カラランと小気味良い音と共に扉を開けると、いらっしゃいとママの落ち着いた声が迎えてくれる。

いつものカウンターに足を運ぼうとすると、そこには先客がいた。

私の視線の先には会いたいようで会いたくない、でも気になる存在である日下さんがいたのだ。

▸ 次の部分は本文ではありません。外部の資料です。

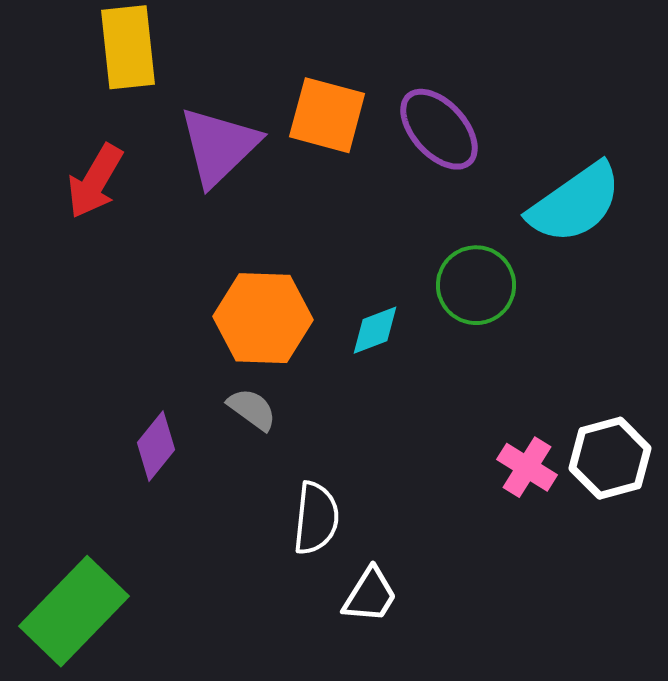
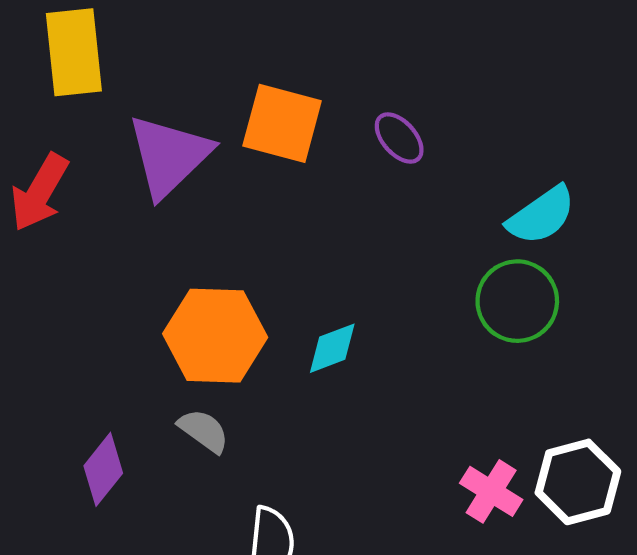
purple ellipse: (439, 129) -> (399, 138), size x0.6
cyan semicircle: (575, 203) -> (541, 215), size x0.7
green circle: (476, 285) -> (517, 301), moved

「芽生ちゃん、そんなところに突っ立ってないで、早くこっちにいらっしゃい」

ママに急かされて我に返り、私は平常心を保つためこっそりと深呼吸をする。

「こ、こんばんは」

日下さんがいつもの席に促すので、私はおずおずと座った。ママから日下さんの情報を聞き出そうと思って来たのに、まさか本人がいるとは思わなかった。

「最近仕事忙しそうだね」

「はい、新システムの移行でトラブルとか問い合わせに追われて残業続きです。今日は久しぶりの息抜きです」

「そっか」

日下さんは柔らかく目元を下げた。その優しい眼差しに胸がキュンとなる。

ああ、いけない。
キュンとしてはいけないんだった。
彼は既婚者なんだから。

自然と目が日下さんの左手に行ってしまう。気になってしかたがないからだ。

あれ?ない。
見間違い?
いやいや、そんなばかな。

日下さんの指に指輪ははまっていなかった。